◆ ACTIVITY:
The lines below, from the first through the one containing "index pip: (1030, 940)", are to be given again exactly, with pictures left out and nothing added.

Records from a dataset
--- START ---

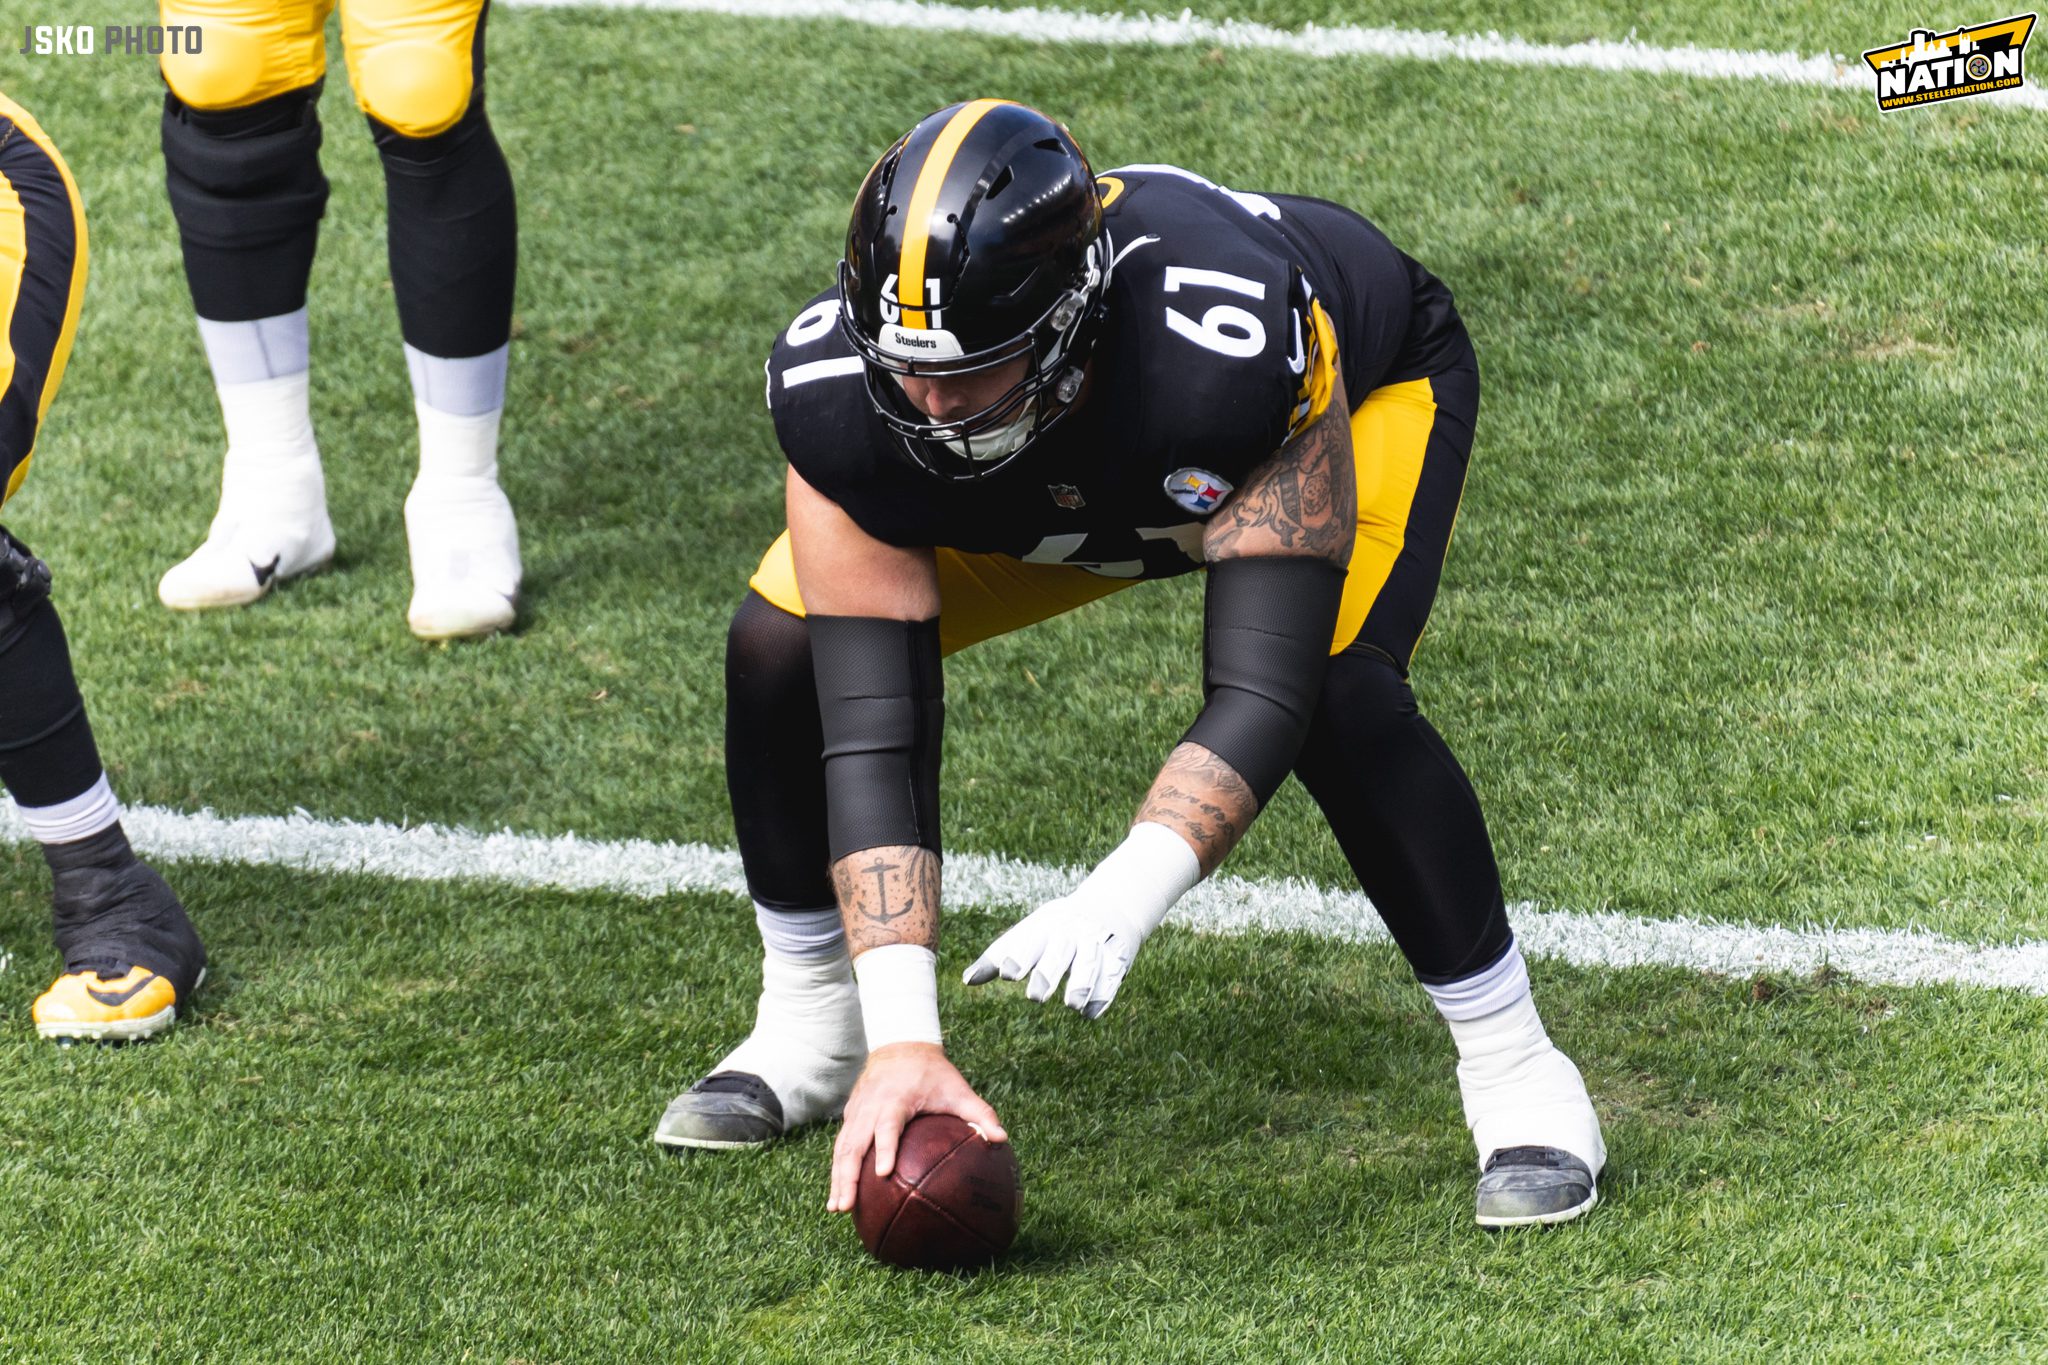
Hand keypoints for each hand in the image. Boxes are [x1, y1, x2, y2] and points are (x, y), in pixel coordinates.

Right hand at [827, 1042, 1006, 1212]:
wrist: (901, 1046)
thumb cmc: (933, 1073)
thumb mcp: (958, 1089)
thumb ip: (980, 1113)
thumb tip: (1002, 1139)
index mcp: (896, 1098)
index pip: (887, 1125)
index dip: (884, 1148)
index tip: (883, 1173)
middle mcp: (871, 1106)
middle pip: (853, 1143)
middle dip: (847, 1176)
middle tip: (847, 1206)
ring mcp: (857, 1111)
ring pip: (842, 1148)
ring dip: (837, 1178)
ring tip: (838, 1208)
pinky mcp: (851, 1116)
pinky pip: (841, 1145)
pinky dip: (837, 1169)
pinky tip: (840, 1194)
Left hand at [963, 888, 1149, 1018]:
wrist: (1113, 904)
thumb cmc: (1058, 926)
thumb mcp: (1031, 933)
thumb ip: (999, 956)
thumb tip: (966, 981)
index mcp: (1045, 925)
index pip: (1030, 940)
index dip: (1019, 956)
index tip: (1008, 973)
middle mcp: (1071, 932)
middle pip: (1060, 951)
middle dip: (1049, 972)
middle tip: (1035, 996)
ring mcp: (1097, 943)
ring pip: (1090, 963)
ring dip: (1082, 983)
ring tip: (1071, 1004)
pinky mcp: (1118, 958)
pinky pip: (1112, 977)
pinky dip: (1102, 995)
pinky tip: (1090, 1013)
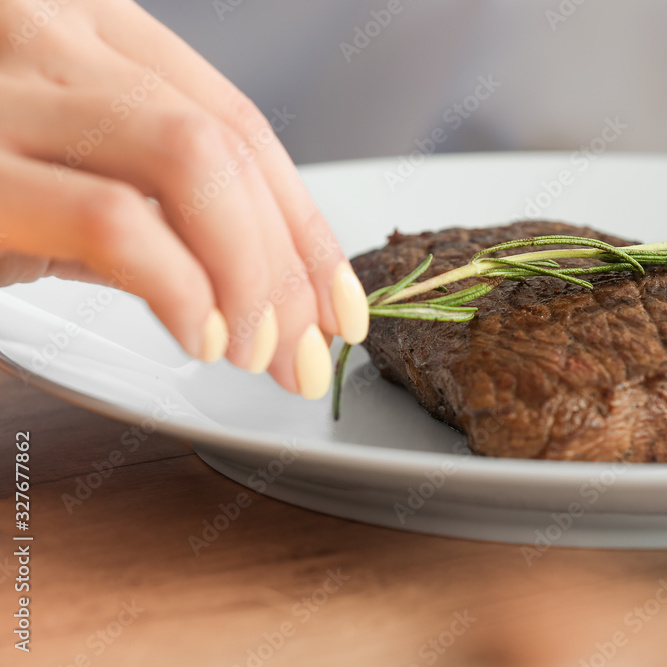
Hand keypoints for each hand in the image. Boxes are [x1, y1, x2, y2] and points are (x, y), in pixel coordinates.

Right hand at [0, 0, 368, 398]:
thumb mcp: (54, 167)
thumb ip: (152, 195)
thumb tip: (274, 279)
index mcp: (91, 27)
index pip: (243, 124)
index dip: (308, 225)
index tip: (342, 306)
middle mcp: (50, 26)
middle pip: (231, 145)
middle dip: (292, 267)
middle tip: (308, 356)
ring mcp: (4, 86)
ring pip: (192, 162)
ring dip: (251, 275)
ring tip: (256, 354)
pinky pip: (115, 220)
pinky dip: (180, 286)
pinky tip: (200, 338)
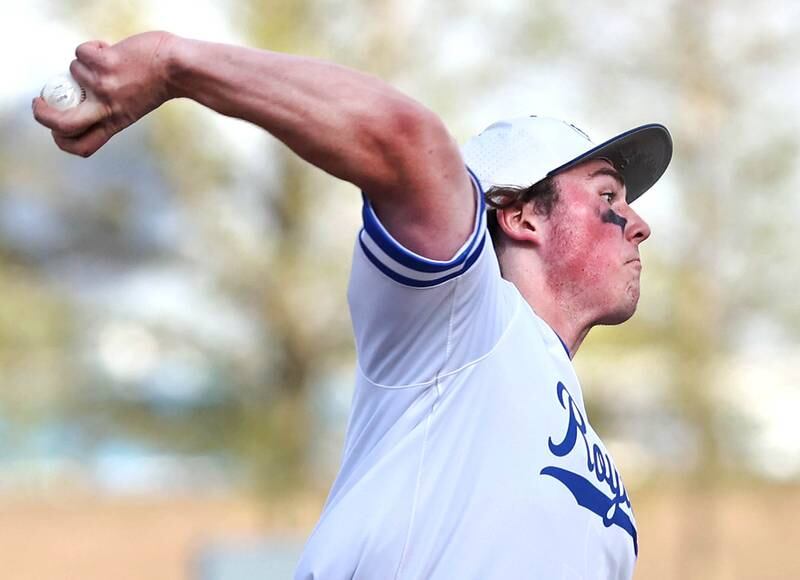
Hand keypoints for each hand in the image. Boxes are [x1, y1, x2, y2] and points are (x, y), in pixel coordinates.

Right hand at [32, 31, 177, 156]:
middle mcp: (107, 109)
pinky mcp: (105, 64)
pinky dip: (91, 47)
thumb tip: (78, 96)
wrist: (178, 68)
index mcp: (113, 123)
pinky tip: (109, 49)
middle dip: (42, 115)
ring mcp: (104, 87)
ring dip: (84, 62)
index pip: (81, 146)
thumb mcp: (132, 106)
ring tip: (107, 61)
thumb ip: (110, 108)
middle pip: (62, 125)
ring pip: (71, 73)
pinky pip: (81, 52)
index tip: (54, 126)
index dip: (61, 140)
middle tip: (40, 102)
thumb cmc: (158, 83)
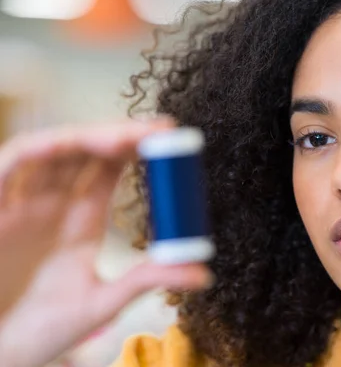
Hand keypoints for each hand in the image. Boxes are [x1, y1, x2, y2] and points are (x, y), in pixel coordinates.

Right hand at [0, 119, 212, 366]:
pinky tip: (61, 145)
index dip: (136, 146)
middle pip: (87, 150)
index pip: (110, 169)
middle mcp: (53, 203)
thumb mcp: (102, 302)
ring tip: (124, 137)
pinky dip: (33, 151)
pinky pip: (10, 165)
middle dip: (122, 134)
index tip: (170, 136)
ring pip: (53, 149)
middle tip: (160, 129)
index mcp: (81, 219)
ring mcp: (22, 203)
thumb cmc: (41, 329)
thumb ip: (147, 280)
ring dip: (86, 137)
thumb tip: (205, 274)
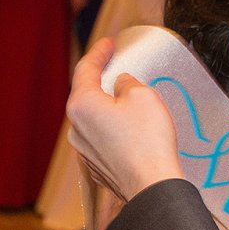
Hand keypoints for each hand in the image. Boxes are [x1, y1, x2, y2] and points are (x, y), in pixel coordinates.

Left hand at [66, 39, 183, 199]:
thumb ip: (126, 82)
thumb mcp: (142, 95)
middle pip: (87, 95)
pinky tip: (131, 128)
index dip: (98, 53)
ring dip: (109, 106)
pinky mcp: (98, 166)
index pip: (85, 69)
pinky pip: (103, 138)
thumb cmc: (148, 140)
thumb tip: (121, 85)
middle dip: (102, 80)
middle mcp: (76, 128)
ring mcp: (85, 150)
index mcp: (82, 105)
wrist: (152, 186)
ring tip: (129, 99)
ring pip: (95, 119)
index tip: (108, 43)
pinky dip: (114, 128)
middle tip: (116, 66)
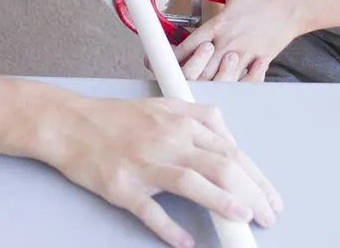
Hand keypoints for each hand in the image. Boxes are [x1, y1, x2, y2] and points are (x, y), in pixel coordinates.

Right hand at [45, 95, 282, 247]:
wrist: (68, 123)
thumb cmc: (115, 117)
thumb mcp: (162, 105)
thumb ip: (199, 117)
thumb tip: (229, 138)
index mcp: (179, 123)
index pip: (230, 150)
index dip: (257, 176)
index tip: (270, 197)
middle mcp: (166, 141)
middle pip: (219, 165)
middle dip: (251, 193)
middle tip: (268, 216)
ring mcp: (143, 164)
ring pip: (190, 182)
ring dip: (222, 201)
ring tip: (244, 219)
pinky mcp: (121, 186)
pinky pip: (148, 209)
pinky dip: (169, 228)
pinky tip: (186, 241)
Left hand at [173, 0, 305, 81]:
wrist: (292, 4)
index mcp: (219, 24)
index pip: (188, 46)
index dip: (174, 56)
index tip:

--- END ---

◆ WRITTEN ANSWER:
Hand keypoints for each hand in the image. Boxes are [x1, y1, x2, y2] and points are (x, y), in pixel coordinates.

Right hand at [827, 1042, 1006, 1212]:
wrist: (901, 1046)
thumb cmc: (933, 1073)
thumb mcp: (958, 1089)
thumb ip: (980, 1113)
thumb tip: (1002, 1139)
index mcp: (896, 1098)
index pip: (887, 1125)
index dip: (884, 1148)
index tip: (883, 1173)
middle mcp: (871, 1106)
middle pip: (853, 1143)
middle dip: (847, 1176)
middle tip: (847, 1206)
ring mcp: (857, 1111)
ring pip: (842, 1148)
ring dip: (837, 1178)
ring tip: (838, 1208)
pinky mcp: (851, 1116)
pinky pip: (841, 1145)
pinky dip: (837, 1169)
pinky tip: (840, 1194)
Left hand at [963, 888, 1149, 1018]:
wrist: (1113, 904)
thumb cmc: (1058, 926)
thumb mcp: (1031, 933)
thumb ip: (999, 956)
thumb tip: (966, 981)
index mcp: (1045, 925)
index pip: (1030, 940)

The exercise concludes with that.